Мы все перешли на другой берег речки и остановились на опушке леса, где стояла патронная двуколка, из которой я взял одну цинку и развинтил, думая, что мы дадим отпор врагу. Здесь же собирались беглецы из другого полка. Мы рассыпались в цепь, но пришел приказ отходить назад. Отошли немного, и залегли вдоль дороги, и стали окапываться. Влево я увидел наших солдат, поспешно отходивших. Опасаясь обхода, и мы двинулись, не зная куда, так как общего руководителя не было. Остановились… Скоро подпрапорщик нашел дорогу и привел туда, где был весь полк. Если бы впереди нас стоявшая рота продержалась бы 10–15 минут, то, я думаю, немцы были бы отбиты с большим уроном»[296].

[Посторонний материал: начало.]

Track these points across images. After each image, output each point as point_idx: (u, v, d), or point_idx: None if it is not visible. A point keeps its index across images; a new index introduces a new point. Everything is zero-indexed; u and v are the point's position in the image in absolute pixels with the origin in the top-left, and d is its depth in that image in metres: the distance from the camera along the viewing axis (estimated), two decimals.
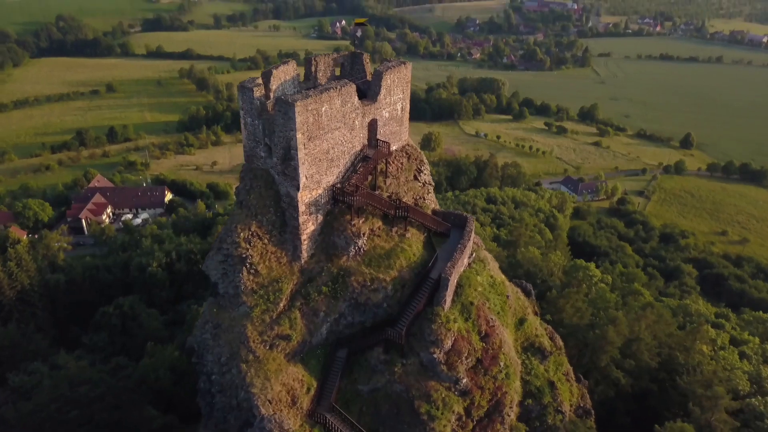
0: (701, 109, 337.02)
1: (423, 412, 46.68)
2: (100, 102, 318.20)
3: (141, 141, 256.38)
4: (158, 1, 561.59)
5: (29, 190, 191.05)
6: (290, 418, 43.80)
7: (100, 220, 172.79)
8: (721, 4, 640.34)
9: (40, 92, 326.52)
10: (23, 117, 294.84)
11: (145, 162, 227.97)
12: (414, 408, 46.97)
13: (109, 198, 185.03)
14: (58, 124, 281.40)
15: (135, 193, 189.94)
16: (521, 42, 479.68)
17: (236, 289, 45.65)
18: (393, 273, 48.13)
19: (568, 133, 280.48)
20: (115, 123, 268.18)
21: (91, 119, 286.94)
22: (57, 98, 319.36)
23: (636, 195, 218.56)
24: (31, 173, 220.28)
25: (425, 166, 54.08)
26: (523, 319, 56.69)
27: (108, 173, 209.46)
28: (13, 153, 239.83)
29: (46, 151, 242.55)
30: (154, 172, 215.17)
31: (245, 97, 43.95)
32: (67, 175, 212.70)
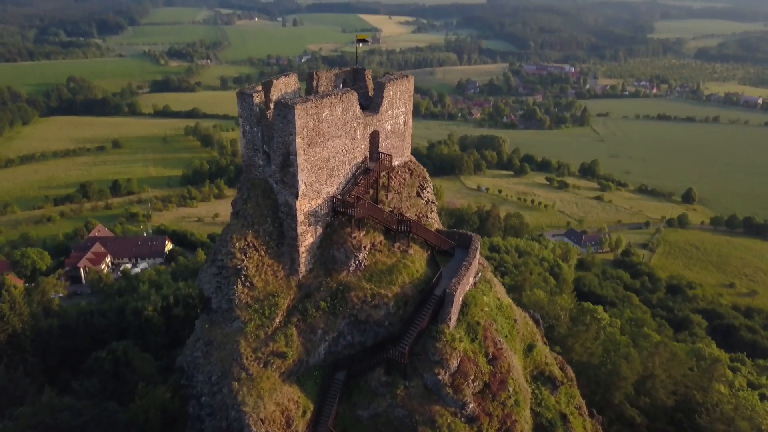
0: (701, 165, 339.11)
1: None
2: (105, 157, 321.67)
3: (144, 194, 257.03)
4: (167, 64, 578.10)
5: (29, 240, 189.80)
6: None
7: (99, 270, 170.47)
8: (714, 68, 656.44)
9: (47, 148, 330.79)
10: (29, 171, 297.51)
11: (147, 214, 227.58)
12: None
13: (108, 247, 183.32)
14: (62, 178, 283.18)
15: (135, 242, 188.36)
16: (521, 103, 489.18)
17: (230, 303, 43.45)
18: (395, 289, 45.95)
19: (570, 188, 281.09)
20: (120, 177, 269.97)
21: (95, 174, 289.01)
22: (63, 154, 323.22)
23: (640, 248, 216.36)
24: (33, 224, 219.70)
25: (428, 184, 52.83)
26: (532, 345, 53.90)
27: (110, 224, 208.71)
28: (16, 205, 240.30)
29: (49, 203, 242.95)
30: (156, 224, 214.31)
31: (244, 103, 43.21)
32: (69, 226, 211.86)
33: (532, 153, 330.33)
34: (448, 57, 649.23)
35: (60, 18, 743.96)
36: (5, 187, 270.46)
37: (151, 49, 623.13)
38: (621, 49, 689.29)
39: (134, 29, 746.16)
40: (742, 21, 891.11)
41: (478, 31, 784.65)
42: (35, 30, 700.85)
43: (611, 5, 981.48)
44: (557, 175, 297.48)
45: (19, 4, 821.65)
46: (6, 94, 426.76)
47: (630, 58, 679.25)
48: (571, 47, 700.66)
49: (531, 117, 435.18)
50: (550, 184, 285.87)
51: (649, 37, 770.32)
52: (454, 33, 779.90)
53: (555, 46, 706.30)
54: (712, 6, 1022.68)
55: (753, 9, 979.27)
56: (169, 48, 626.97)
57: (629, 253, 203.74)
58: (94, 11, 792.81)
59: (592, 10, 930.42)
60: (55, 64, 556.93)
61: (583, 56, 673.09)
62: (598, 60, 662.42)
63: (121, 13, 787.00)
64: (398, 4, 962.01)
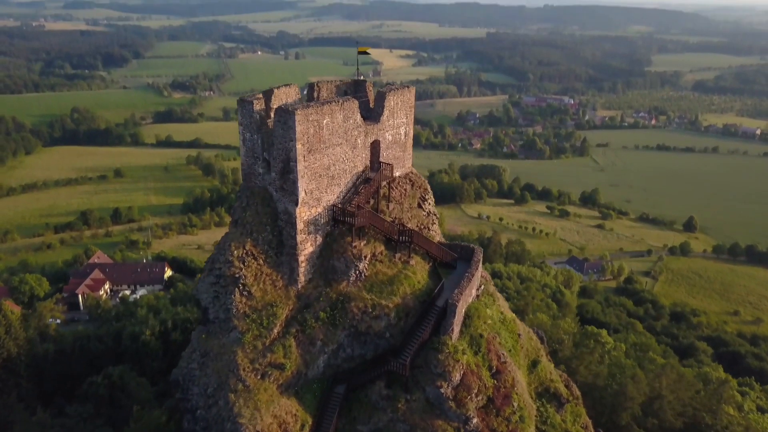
0: (701, 194, 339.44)
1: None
2: (107, 186, 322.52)
3: (145, 222, 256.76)
4: (170, 95, 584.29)
5: (28, 266, 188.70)
6: None
7: (97, 296, 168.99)
8: (712, 100, 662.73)
9: (49, 177, 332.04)
10: (30, 200, 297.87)
11: (147, 241, 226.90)
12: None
13: (107, 274, 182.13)
14: (63, 207, 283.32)
15: (134, 269, 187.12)
16: (520, 133, 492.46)
17: (227, 313, 42.51)
18: (396, 300, 45.03)
19: (571, 216, 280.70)
20: (121, 205, 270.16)
21: (96, 202, 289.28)
22: (65, 182, 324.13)
23: (642, 275, 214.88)
24: (32, 251, 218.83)
25: (430, 195, 52.35)
26: (536, 361, 52.65)
27: (110, 251, 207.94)
28: (16, 233, 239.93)
29: (49, 231, 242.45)
30: (156, 251, 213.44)
31: (245, 111, 43.04)
32: (68, 253, 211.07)
33: (532, 182, 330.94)
34: (448, 89, 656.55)
35: (66, 51, 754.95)
36: (6, 215, 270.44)
37: (155, 81, 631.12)
38: (619, 82, 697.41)
39: (139, 62, 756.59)
40: (737, 55, 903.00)
41: (477, 64, 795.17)
42: (42, 63, 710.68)
43: (608, 39, 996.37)
44: (558, 204, 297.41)
45: (26, 38, 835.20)
46: (10, 125, 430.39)
47: (628, 91, 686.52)
48: (569, 80, 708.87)
49: (531, 147, 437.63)
50: (551, 213, 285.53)
51: (647, 70, 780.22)
52: (454, 66, 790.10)
53: (554, 78, 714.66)
54: (707, 40, 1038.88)
55: (748, 44, 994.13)
56: (173, 80, 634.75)
57: (632, 280, 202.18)
58: (100, 45, 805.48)
59: (590, 44, 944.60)
60: (60, 95, 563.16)
61: (582, 88, 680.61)
62: (596, 92, 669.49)
63: (127, 47, 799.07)
64: (399, 38, 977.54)
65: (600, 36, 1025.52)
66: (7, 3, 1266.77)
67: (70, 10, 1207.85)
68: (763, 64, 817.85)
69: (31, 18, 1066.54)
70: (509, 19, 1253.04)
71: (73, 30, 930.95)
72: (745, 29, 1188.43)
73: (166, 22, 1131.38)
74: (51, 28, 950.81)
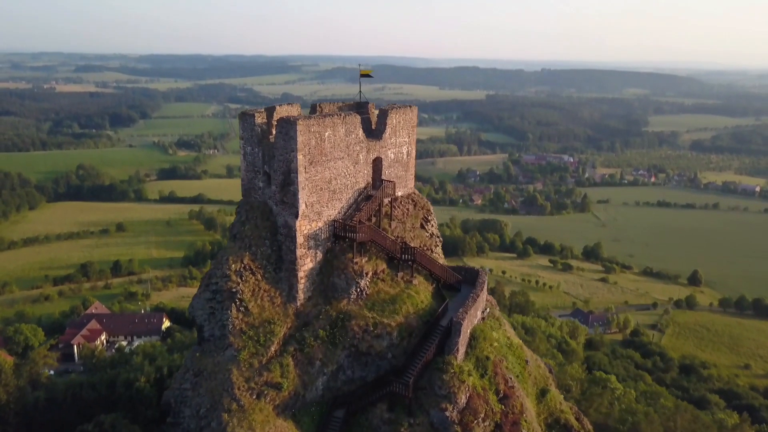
0: (704, 249, 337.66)
1: None
2: (108, 240, 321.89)
3: (145, 274, 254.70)
4: (175, 153, 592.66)
5: (24, 317, 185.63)
6: None
7: (93, 347, 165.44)
8: (710, 159, 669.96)
9: (51, 231, 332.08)
10: (31, 253, 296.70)
11: (146, 293, 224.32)
12: None
13: (104, 325, 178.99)
14: (64, 260, 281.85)
15: (132, 319, 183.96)
16: (521, 190, 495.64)
17: (223, 330, 40.92)
18: (399, 318, 43.47)
19: (574, 270, 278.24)
20: (121, 258, 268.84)
21: (97, 255, 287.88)
22: (66, 236, 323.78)
23: (649, 328, 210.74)
24: (30, 303, 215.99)
25: (432, 217, 51.55)
26: (545, 389, 50.34)
27: (108, 303, 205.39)
28: (15, 285, 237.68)
29: (48, 283, 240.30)
30: (155, 302, 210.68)
31: (246, 124, 42.88)
32: (66, 304, 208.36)
33: (534, 236, 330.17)
34: (448, 148, 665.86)
35: (75, 112, 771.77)
36: (6, 268, 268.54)
37: (160, 139, 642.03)
38: (617, 141, 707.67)
39: (146, 122, 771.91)
40: (732, 116, 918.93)
41: (477, 125, 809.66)
42: (50, 123, 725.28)
43: (605, 101, 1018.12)
44: (561, 258, 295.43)
45: (36, 99, 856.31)
46: (15, 181, 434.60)
47: (627, 150, 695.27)
48: (568, 139, 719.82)
49: (532, 203, 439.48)
50: (554, 266, 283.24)
51: (644, 130, 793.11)
52: (454, 126, 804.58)
53: (553, 138, 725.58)
54: (702, 102, 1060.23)
55: (742, 105, 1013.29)
56: (178, 138, 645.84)
57: (638, 333, 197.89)
58: (108, 106, 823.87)
59: (587, 105, 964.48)
60: (67, 153, 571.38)
61: (581, 147, 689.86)
62: (595, 151, 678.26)
63: (134, 108, 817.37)
64: (400, 100, 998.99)
65: (597, 98, 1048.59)
66: (21, 67, 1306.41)
67: (81, 74, 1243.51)
68: (758, 125, 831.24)
69: (43, 81, 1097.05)
70: (508, 82, 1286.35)
71: (83, 92, 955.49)
72: (739, 92, 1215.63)
73: (174, 84, 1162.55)
74: (61, 90, 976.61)
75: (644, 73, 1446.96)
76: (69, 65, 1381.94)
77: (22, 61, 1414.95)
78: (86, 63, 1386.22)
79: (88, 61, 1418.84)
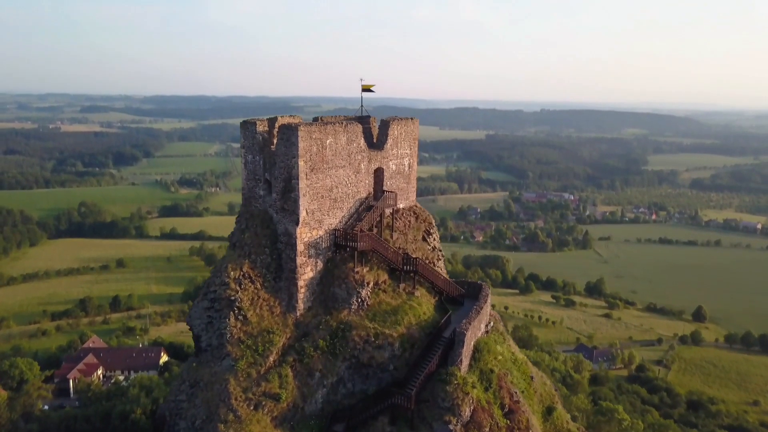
0: (707, 286, 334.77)
1: None
2: (108, 276, 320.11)
3: (144, 310, 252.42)
4: (177, 191, 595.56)
5: (20, 351, 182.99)
6: None
7: (89, 381, 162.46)
8: (710, 197, 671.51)
9: (51, 267, 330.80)
10: (29, 289, 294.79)
11: (145, 328, 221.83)
12: None
13: (101, 359, 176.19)
14: (63, 295, 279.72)
15: (129, 353, 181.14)
16: (522, 227, 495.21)
17: (221, 339, 40.00)
18: (401, 329, 42.53)
19: (577, 306, 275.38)
20: (121, 293, 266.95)
21: (97, 290, 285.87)
22: (66, 272, 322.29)
23: (654, 364, 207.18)
24: (27, 338, 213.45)
25: (435, 230, 51.10)
26: (551, 407, 48.89)
27: (106, 337, 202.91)
28: (12, 320, 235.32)
29: (45, 318, 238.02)
30: (153, 337, 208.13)
31: (247, 132, 42.91)
32: (64, 339, 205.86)
33: (536, 272, 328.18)
34: (449, 186, 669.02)
35: (79, 151, 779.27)
36: (4, 304, 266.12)
37: (162, 177, 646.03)
38: (617, 180, 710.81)
39: (149, 161, 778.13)
40: (731, 155, 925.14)
41: (477, 163, 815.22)
42: (54, 161, 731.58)
43: (605, 141, 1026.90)
44: (563, 294, 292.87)
45: (41, 138, 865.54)
46: (17, 217, 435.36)
47: (627, 188, 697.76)
48: (568, 177, 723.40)
49: (533, 240, 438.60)
50: (556, 302, 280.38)
51: (644, 168, 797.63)
52: (455, 165, 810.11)
53: (553, 176, 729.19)
54: (701, 142, 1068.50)
55: (740, 145, 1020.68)
56: (181, 177, 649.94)
57: (644, 368, 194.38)
58: (112, 145, 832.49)
59: (587, 144, 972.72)
60: (69, 191, 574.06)
61: (581, 185, 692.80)
62: (595, 189, 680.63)
63: (138, 147, 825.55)
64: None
65: (596, 138, 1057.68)
66: (27, 108, 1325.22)
67: (87, 114, 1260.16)
68: (757, 164, 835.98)
69: (49, 121, 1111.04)
70: (507, 123, 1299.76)
71: (88, 131, 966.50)
72: (737, 132, 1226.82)
73: (178, 124, 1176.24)
74: (66, 129, 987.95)
75: (642, 113, 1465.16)
76: (75, 106, 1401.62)
77: (28, 102, 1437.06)
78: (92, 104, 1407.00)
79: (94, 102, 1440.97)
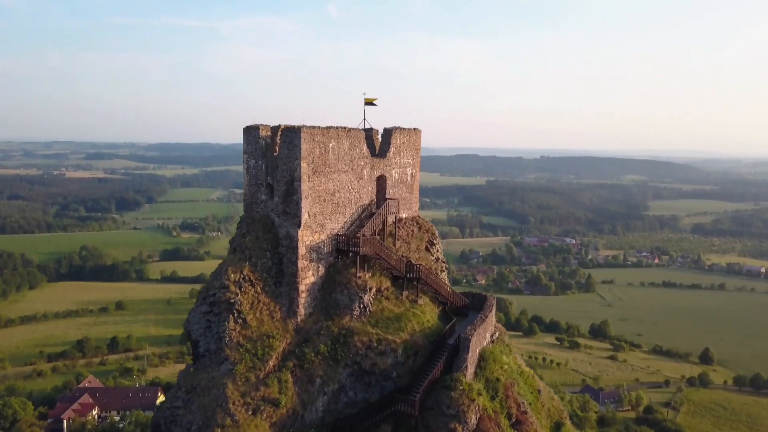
0: (713, 329, 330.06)
1: None
2: (107, 318, 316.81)
3: (142, 351, 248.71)
4: (179, 235, 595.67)
5: (14, 391, 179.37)
6: None
7: (84, 421, 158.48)
8: (712, 242, 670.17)
9: (49, 310, 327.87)
10: (27, 331, 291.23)
11: (143, 369, 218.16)
12: None
13: (97, 399, 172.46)
14: (60, 337, 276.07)
15: (126, 393, 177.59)
16: (524, 271, 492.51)
17: (219, 343, 39.03)
18: (404, 336, 41.54)
19: (582, 348, 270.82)
20: (119, 335, 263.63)
21: (95, 332, 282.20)
22: (64, 314, 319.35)
23: (662, 406, 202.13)
24: (22, 379, 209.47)
25: (438, 241, 50.65)
26: (560, 423, 47.27)
27: (103, 378, 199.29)
28: (8, 362, 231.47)
29: (42, 359, 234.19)
30: (150, 377, 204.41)
31: (250, 137, 43.04)
32: (59, 380, 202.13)
33: (539, 315, 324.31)
34: (450, 230, 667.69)
35: (82, 196, 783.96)
36: (1, 345, 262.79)
37: (164, 222, 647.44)
38: (618, 224, 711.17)
39: (151, 206, 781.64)
40: (731, 201, 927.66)
41: (478, 208, 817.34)
42: (57, 206, 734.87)
43: (605, 187, 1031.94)
44: (567, 336, 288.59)
45: (45, 184, 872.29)
46: (18, 261, 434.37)
47: (628, 233, 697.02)
48: (569, 222, 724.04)
49: (536, 283, 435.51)
50: (560, 344, 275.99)
51: (644, 213, 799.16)
52: (456, 210, 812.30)
53: (554, 221, 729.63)
54: (700, 188, 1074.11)
55: (740, 191, 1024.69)
56: (183, 221, 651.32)
57: (652, 410, 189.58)
58: (115, 190, 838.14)
59: (587, 190, 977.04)
60: (71, 235, 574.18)
61: (582, 230, 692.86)
62: (597, 233, 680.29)
63: (141, 192, 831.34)
64: None
65: (596, 183, 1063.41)
66: (32, 155, 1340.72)
67: (91, 161, 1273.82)
68: (758, 209, 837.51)
69: (53, 168, 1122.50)
70: (508, 169, 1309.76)
71: (91, 177, 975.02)
72: (736, 179, 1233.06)
73: (181, 171, 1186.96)
74: (71, 176, 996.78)
75: (641, 160, 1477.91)
76: (80, 153, 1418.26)
77: (34, 150, 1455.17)
78: (96, 151, 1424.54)
79: (99, 149, 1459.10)
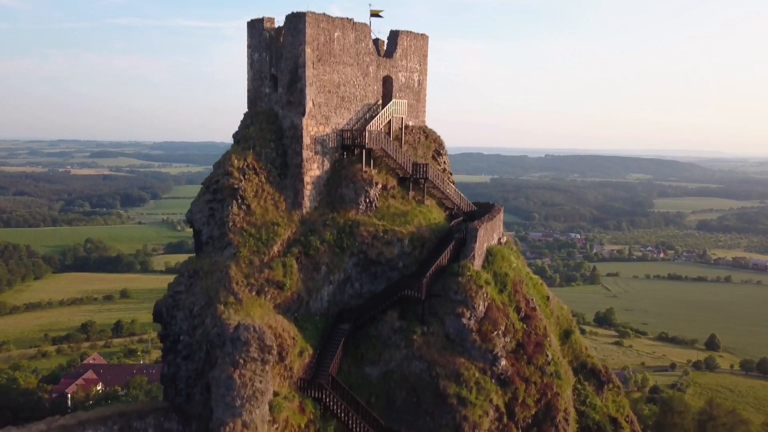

В военной жизни Буденного все это было, можно не сомневаться. И прощание с родимым домом, и непонятные маневры с приключениями, и бестолковые бои, и трудные отступления, и еще более трудные вопросы о смысле этой войны…
Буденному повезло: он остался жив. И даже был отмечен наградами. Правда, с этими наградами не все ясно.
Буденновская легенда приписывает ему полный георгиевский бант: солдатские кресты и медали всех четырех степеней. Известна даже фотография: молодой красавец с лихо закрученными усами, в парадной драгунской форме, с полным набором крестов и медалей на груди. Фотография эта не может быть подлинным изображением хотя бы по причине наличия аксельбанта, который никак не был положен драгунскому унтер-офицеру или младшему вахмистру. На другой, более реалистичной фотографии, датируемой 1915 годом, перед нами стоит подбоченясь бравый кавалерист в папахе, с погонами младшего вахмистра и с одним Георгиевским крестом на гимнастерке. По собственной версии Буденного, он получал солдатского Георгия не четыре, а даже пять раз. Впервые – в 1914 году в Польше, но потом был лишен его за то, что ударил старшего по званию унтера. Правда, позднее награду ему вернули за исключительную доблесть. Еще три креста получил он в январе, марте и в июле 1916 года в Персии. Документально пока подтверждены две награды, обе получены в 1916 году. Это не значит, что другие кресты и медали Буденный себе приписал. Архив 18-го драгунского полка плохо сохранился, в газетных публикациях отражались далеко не все награждения нижних чинов.
Как бы то ни было, два или четыре крестика – надежное свидетельство храбрости и боевой предприимчивости кавалерийского унтера. Буденновская легенда ближе к истине, чем легенда о партизане Шкуро.
Мемуарные сведения о сражениях, принесших Буденному милость святого Георгия, страдают гиперболами, хотя и не такими былинными, как рассказы о подвигах кубанского «волка». В «Пройденном пути» Буденный повествует, как 8 ноября 1914 года близ деревни Бжезины он со своим взводом был направлен в разведку, обнаружил неприятельский обоз и атаковал его. Захватил повозки с оружием, медикаментами, обмундированием, ну и, конечно, пленных. Количество живой и неживой добычи в мемуарах Буденного выглядит явным преувеличением: 37 повозок и 200 пленных. Вряд ли тридцать три бойца (этим сказочным числом определяет Буденный состав своего взвода) смогли бы, почти не понеся потерь, захватить такое множество трофеев и пленных, а потом отконвоировать их в расположение своего отступающего полка. Но в целом эпизод, по-видимому, не вымышлен: крестик на гимнастерке, хорошо различимый на фотопортрете 1915 года, тому подтверждение.